Germany (Dr Nikolaus Melcop)

Since early 2014, over 1.5 million refugee minors have sought refuge in Germany. Many of them are traumatised, psychologically burdened or ill, and need help. Yet, the health care they are provided with is far too patchy. In particular, the limited provision of health care contained in Germany’s Asylum Seekers Benefits Act and the lack of funding for language mediation dramatically hamper the ability to provide refugees with adequate care. Over the past two years, solutions for helping refugees better have emerged from many initiatives.

In the view of the BPtK, specialised institutions must be allowed to treat refugees as part of the regular provision of care. There should also be no restrictions with respect to the treatment entitlements of refugees. Necessary translation services must be financed and information should be made available to refugees in the relevant languages, so that they may understand it.

Belgium, Hungary, Netherlands, Ireland and Austria

Dr Angelika Kiewel, European Commissioner of the Federal Chamber of Psychotherapists, summarised the reports from five countries that were unable to send a representative. In Belgium , refugees are provided with psychotherapeutic treatment mainly by the Flemish and Walloon Red Cross. In Hungary , the provision of health care to refugees is limited mainly to emergency treatment and basic medical care; psychotherapy is therefore very rarely employed. In the Netherlands , the care of refugees includes psychotherapy and there are also studies on the subject. Ireland has accepted relatively few refugees. Notable is a programme for providing care and counselling to refugees who have begun a course of studies.

In Austria, ten organizations have joined forces in the area of refugee care and, after years of effort, have submitted a joint application for funding to the European Asylum, Migration and Integration Fund (AMIF), in cooperation with the country’s federal interior ministry The AMIF has provided them with a funding commitment until 2019.

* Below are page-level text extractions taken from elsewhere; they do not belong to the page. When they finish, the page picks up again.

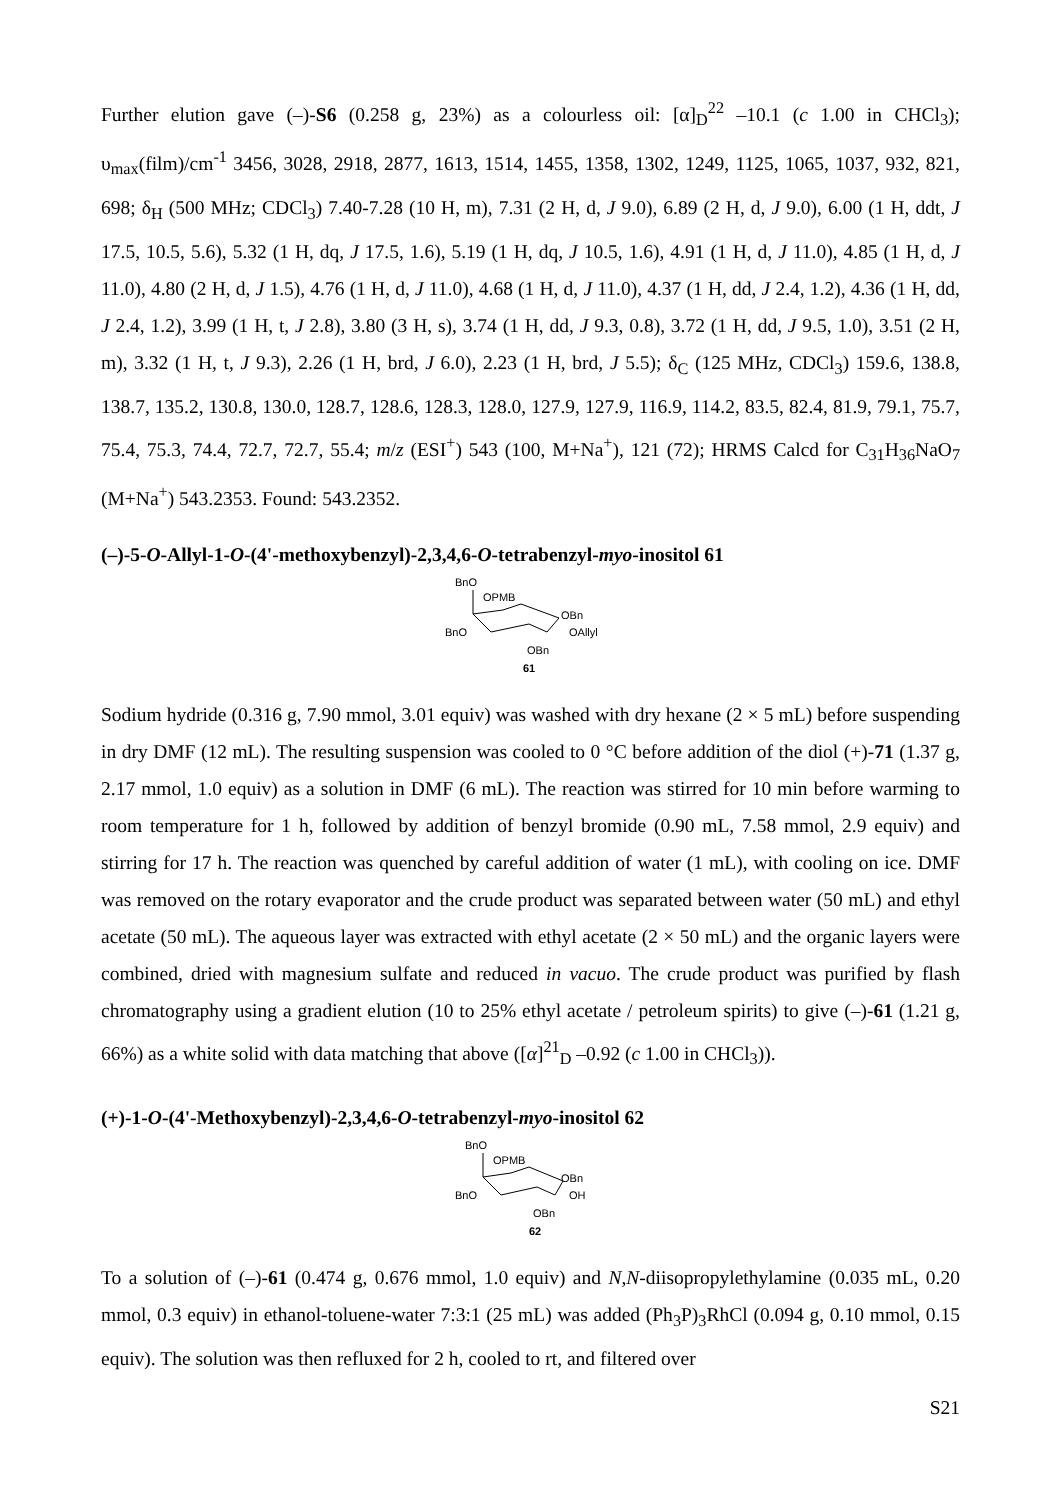Further elution gave (–)-S6 (0.258 g, 23%) as a colourless oil: [α]<sub>D</sub><sup>22</sup> –10.1 (c 1.00 in CHCl<sub>3</sub>); υ<sub>max</sub>(film)/cm<sup>-1</sup> 3456, 3028, 2918, 2877, 1613, 1514, 1455, 1358, 1302, 1249, 1125, 1065, 1037, 932, 821, 698; δ<sub>H</sub> (500 MHz; CDCl<sub>3</sub>) 7.40-7.28 (10 H, m), 7.31 (2 H, d, J 9.0), 6.89 (2 H, d, J 9.0), 6.00 (1 H, ddt, J 17.5, 10.5, 5.6), 5.32 (1 H, dq, J 17.5, 1.6), 5.19 (1 H, dq, J 10.5, 1.6), 4.91 (1 H, d, J 11.0), 4.85 (1 H, d, J 11.0), 4.80 (2 H, d, J 1.5), 4.76 (1 H, d, J 11.0), 4.68 (1 H, d, J 11.0), 4.37 (1 H, dd, J 2.4, 1.2), 4.36 (1 H, dd, J 2.4, 1.2), 3.99 (1 H, t, J 2.8), 3.80 (3 H, s), 3.74 (1 H, dd, J 9.3, 0.8), 3.72 (1 H, dd, J 9.5, 1.0), 3.51 (2 H, m), 3.32 (1 H, t, J 9.3), 2.26 (1 H, brd, J 6.0), 2.23 (1 H, brd, J 5.5); δ<sub>C</sub> (125 MHz, CDCl<sub>3</sub>) 159.6, 138.8, 138.7, 135.2, 130.8, 130.0, 128.7, 128.6, 128.3, 128.0, 127.9, 127.9, 116.9, 114.2, 83.5, 82.4, 81.9, 79.1, 75.7, 75.4, 75.3, 74.4, 72.7, 72.7, 55.4; m/z (ESI<sup>+</sup>) 543 (100, M+Na<sup>+</sup>), 121 (72); HRMS Calcd for C<sub>31</sub>H<sub>36</sub>NaO<sub>7</sub> (M+Na<sup>+</sup>) 543.2353. Found: 543.2352.
(–)-5-O-Allyl-1-O-(4'-methoxybenzyl)-2,3,4,6-O-tetrabenzyl-myo-inositol 61
BnO
OPMB
OBn
BnO
OAllyl
OBn
61
Sodium hydride (0.316 g, 7.90 mmol, 3.01 equiv) was washed with dry hexane (2 × 5 mL) before suspending in dry DMF (12 mL). The resulting suspension was cooled to 0 °C before addition of the diol (+)-71 (1.37 g, 2.17 mmol, 1.0 equiv) as a solution in DMF (6 mL). The reaction was stirred for 10 min before warming to room temperature for 1 h, followed by addition of benzyl bromide (0.90 mL, 7.58 mmol, 2.9 equiv) and stirring for 17 h. The reaction was quenched by careful addition of water (1 mL), with cooling on ice. DMF was removed on the rotary evaporator and the crude product was separated between water (50 mL) and ethyl acetate (50 mL). The aqueous layer was extracted with ethyl acetate (2 × 50 mL) and the organic layers were combined, dried with magnesium sulfate and reduced in vacuo. The crude product was purified by flash chromatography using a gradient elution (10 to 25% ethyl acetate / petroleum spirits) to give (–)-61 (1.21 g, 66%) as a white solid with data matching that above ([α]<sup>21</sup><sub>D</sub> –0.92 (c 1.00 in CHCl<sub>3</sub>)).
(+)-1-O-(4'-Methoxybenzyl)-2,3,4,6-O-tetrabenzyl-myo-inositol 62
BnO
OPMB
OBn
BnO
OH
OBn
62
To a solution of (–)-61 (0.474 g, 0.676 mmol, 1.0 equiv) and N,N-diisopropylethylamine (0.035 mL, 0.20 mmol, 0.3 equiv) in ethanol-toluene-water 7:3:1 (25 mL) was added (Ph<sub>3</sub>P)<sub>3</sub>RhCl (0.094 g, 0.10 mmol, 0.15 equiv). The solution was then refluxed for 2 h, cooled to rt, and filtered over
S21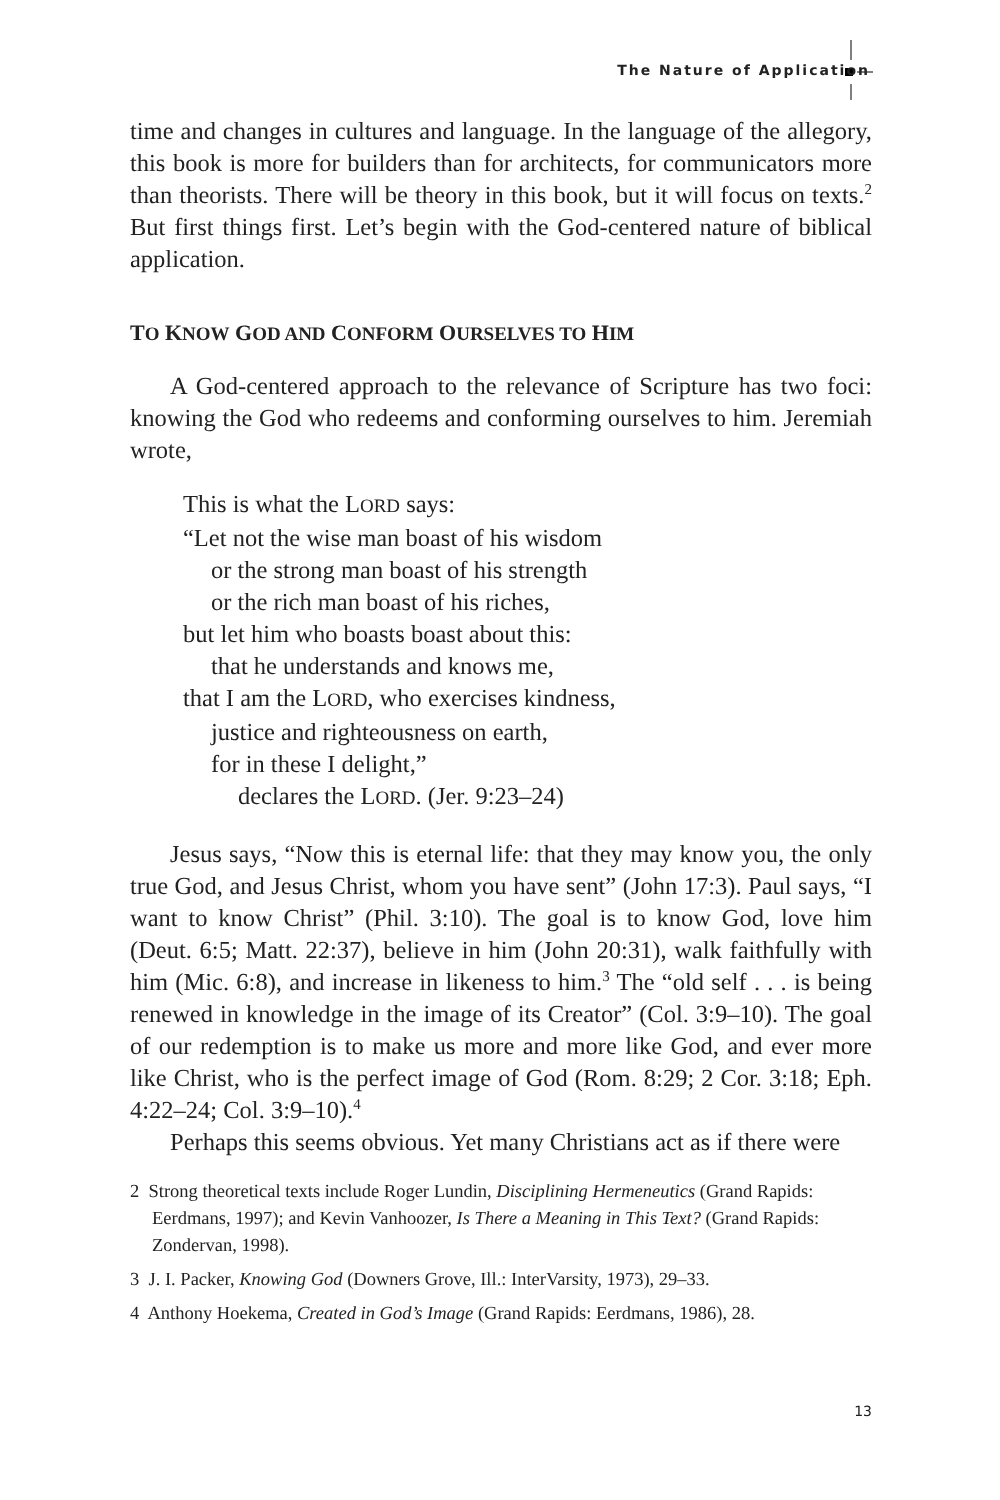The Nature of Application
time and changes in cultures and language. In the language of the allegory, this book is more for builders than for architects, for communicators more than theorists. There will be theory in this book, but it will focus on texts.<sup>2</sup> But first things first. Let’s begin with the God-centered nature of biblical application.
TO KNOW GOD AND CONFORM OURSELVES TO HIM
A God-centered approach to the relevance of Scripture has two foci: knowing the God who redeems and conforming ourselves to him. Jeremiah wrote,
This is what the LORD says:
“Let not the wise man boast of his wisdom
or the strong man boast of his strength
or the rich man boast of his riches,
but let him who boasts boast about this:
that he understands and knows me,
that I am the LORD, who exercises kindness,
justice and righteousness on earth,
for in these I delight,”
declares the LORD. (Jer. 9:23–24)
Jesus says, “Now this is eternal life: that they may know you, the only true God, and Jesus Christ, whom you have sent” (John 17:3). Paul says, “I want to know Christ” (Phil. 3:10). The goal is to know God, love him (Deut. 6:5; Matt. 22:37), believe in him (John 20:31), walk faithfully with him (Mic. 6:8), and increase in likeness to him.<sup>3</sup> The “old self . . . is being renewed in knowledge in the image of its Creator” (Col. 3:9–10). The goal of our redemption is to make us more and more like God, and ever more like Christ, who is the perfect image of God (Rom. 8:29; 2 Cor. 3:18; Eph. 4:22–24; Col. 3:9–10).<sup>4</sup>
Perhaps this seems obvious. Yet many Christians act as if there were
2 Strong theoretical texts include Roger Lundin, Disciplining Hermeneutics (Grand Rapids: Eerdmans, 1997); and Kevin Vanhoozer, Is There a Meaning in This Text? (Grand Rapids: Zondervan, 1998).
3 J. I. Packer, Knowing God (Downers Grove, Ill.: InterVarsity, 1973), 29–33.
4 Anthony Hoekema, Created in God’s Image (Grand Rapids: Eerdmans, 1986), 28.
13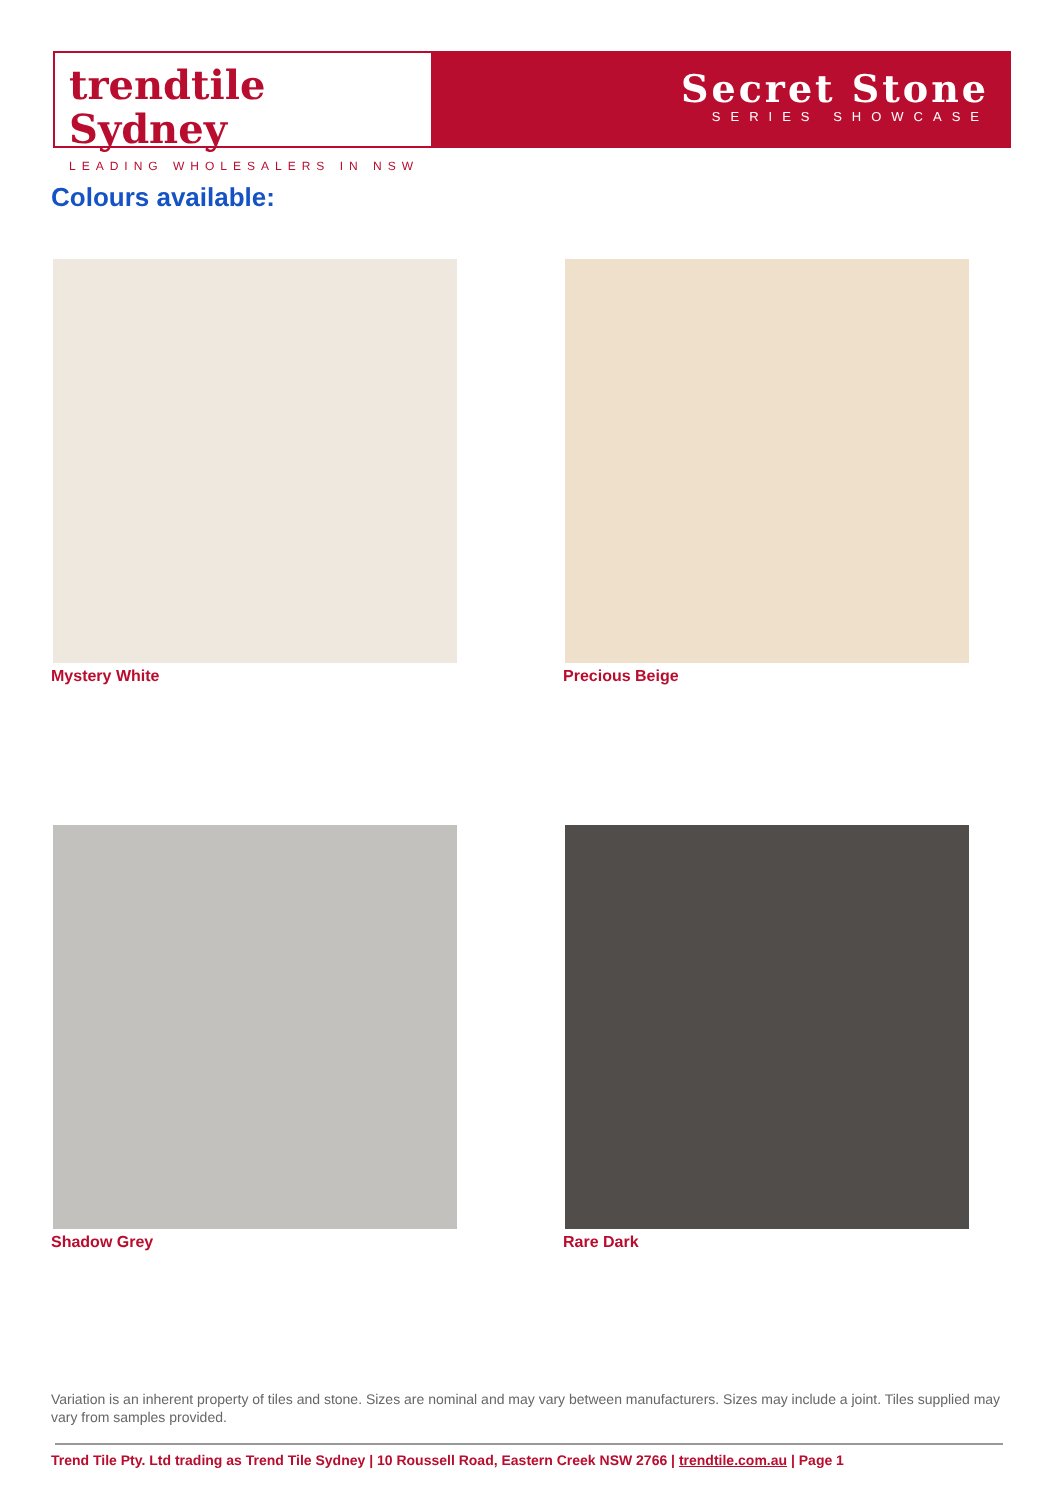trendtile Sydney
LEADING WHOLESALERS IN NSW
Secret Stone
SERIES SHOWCASE
Colours available:
Mystery White
Precious Beige
Shadow Grey
Rare Dark
Variation is an inherent property of tiles and stone. Sizes are nominal and may vary between manufacturers. Sizes may include a joint. Tiles supplied may vary from samples provided.
Trend Tile Pty. Ltd trading as Trend Tile Sydney | 10 Roussell Road, Eastern Creek NSW 2766 | trendtile.com.au | Page 1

Demands concerning the psychotherapeutic care of refugees

Apart from specific matters regarding the provision of care, the participants of the BPtK round-table discussion on refugee policy agreed on the importance of raising awareness about mental illness in the political debate and strengthening acceptance of it as a key priority that must be addressed. They also agreed that the basic, advanced and further education of specialised therapists must be expedited. Cooperative and collaborative arrangements with respect to various areas beyond the actual treatment of refugees must be improved. It is therefore also necessary that specialised advanced or further training arrangements for health care professionals specialising in the treatment of mental illness be put in place. In addition, the long-term financing of ongoing projects must also be facilitated, as many worthwhile projects are financed only for a short period of time.

Another important aspect is cultural competency. In particular, translators need to be specially trained so that their skills include an understanding of the culture of the refugee group and not just its language. The participants also called for the establishment of minimum standards of treatment.

Finally, for their mental illness to be at all treatable, persons suffering from trauma need to find themselves in a safe and secure living environment. This objective would be supported by a welcoming environment within surrounding communities and within society as a whole. The participants therefore advocated for an anti-stigma campaign to influence social attitudes. However, such a campaign would need to run continuously, rather than just selectively. The participants endorsed “stepped care” concepts, whereby, as a first step, refugees are offered information about self-help in a culturally sensitive manner, and the Internet is incorporated into their care.